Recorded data

* start *

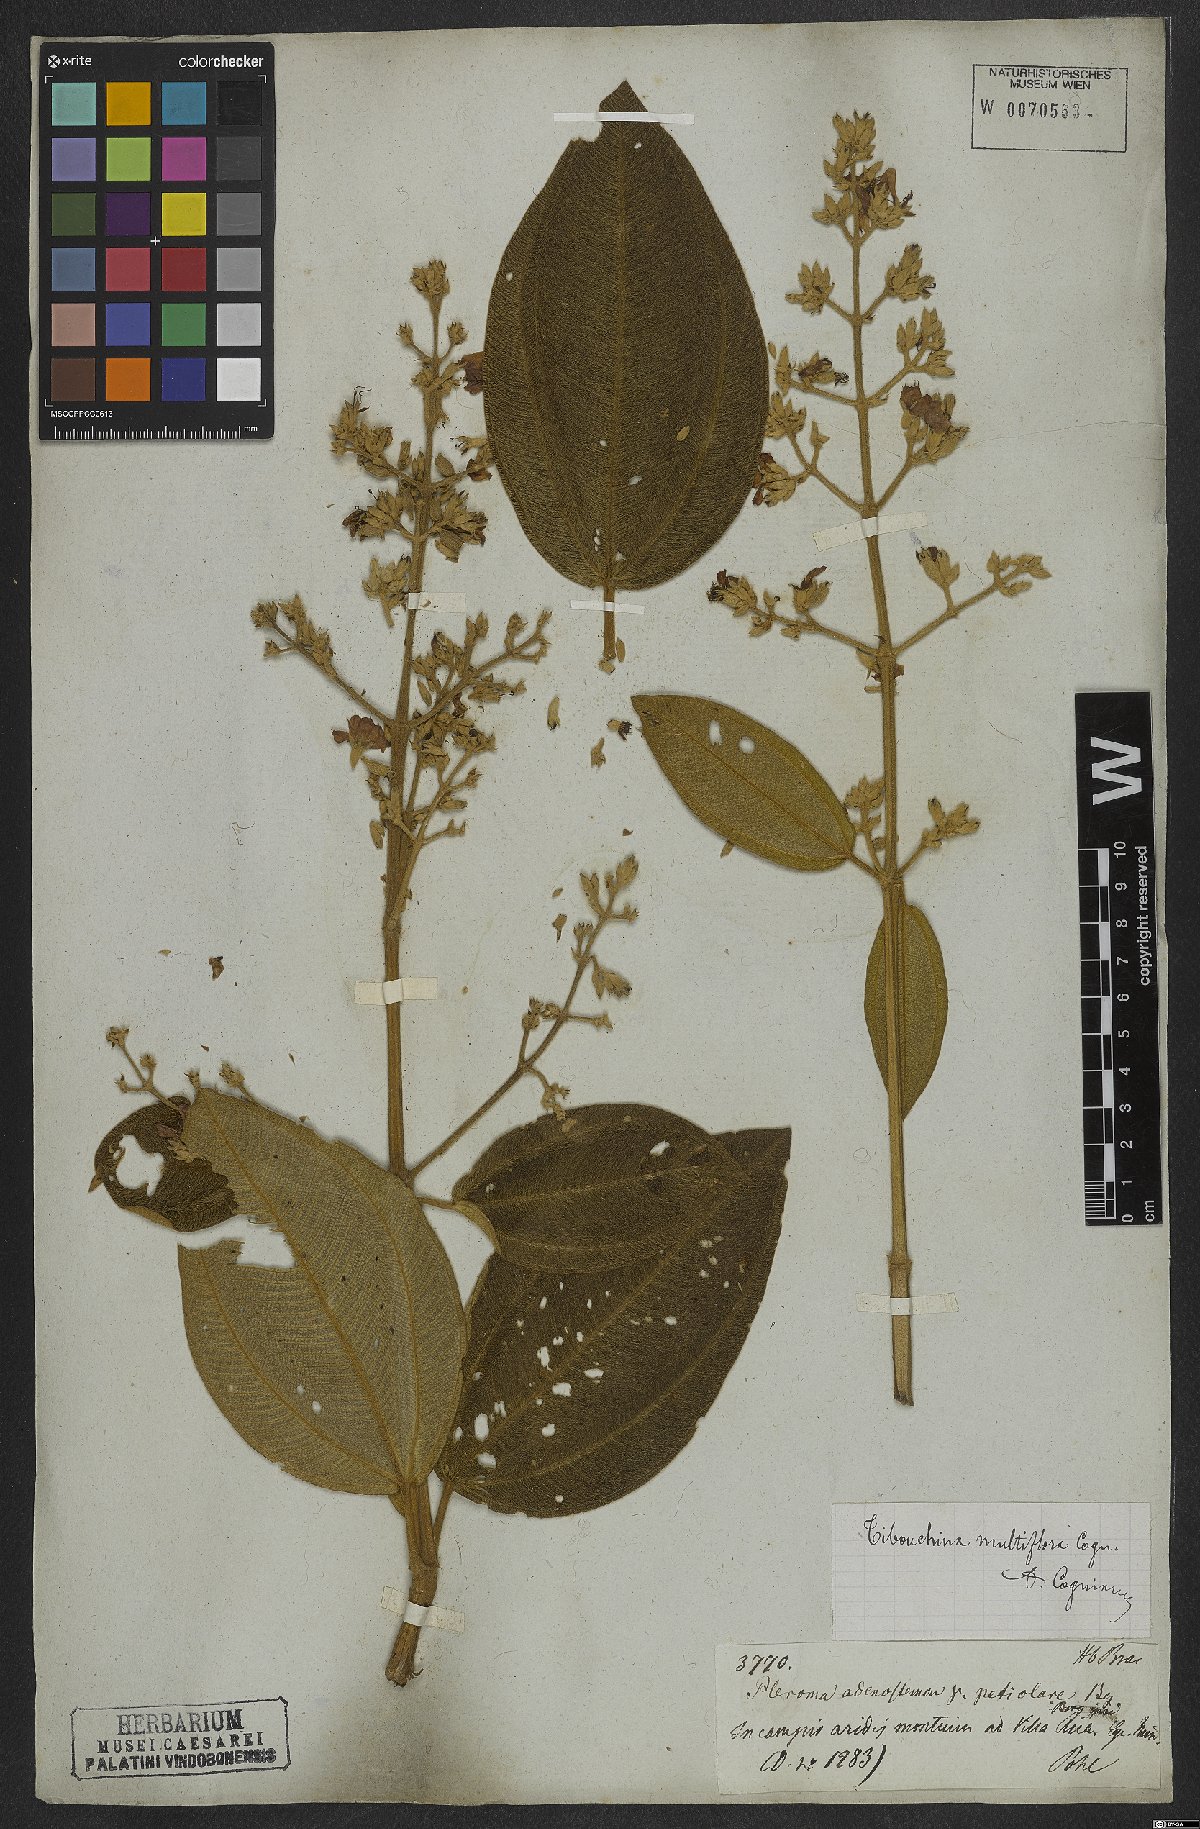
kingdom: Plantae
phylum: Tracheophyta
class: Magnoliopsida
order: Myrtales
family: Melastomataceae
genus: Pleroma
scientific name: Pleroma heteromallum
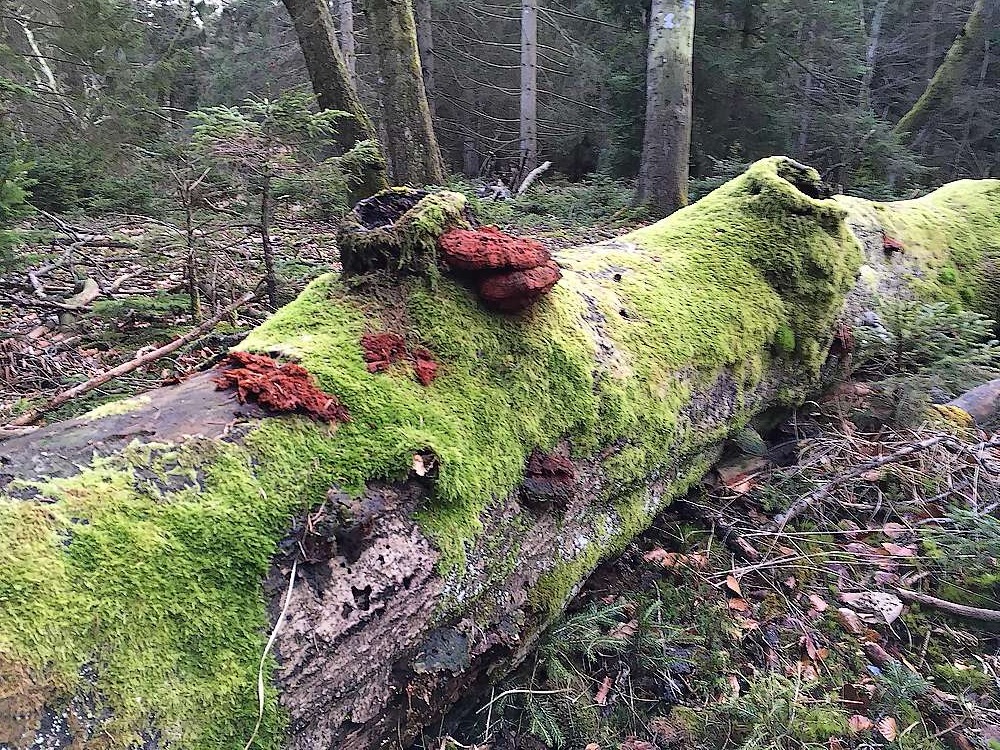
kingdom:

* end *

Copy the data lines again, substituting "binomial name" for every "scientific name" and keeping everything else unchanged. Leave the pictures out.

== SOLUTION TO THIS PROBLEM ==
kingdom: Plantae
phylum: Tracheophyta
class: Magnoliopsida
order: Myrtales
family: Melastomataceae
genus: Pleroma
binomial name: Pleroma heteromallum
kingdom:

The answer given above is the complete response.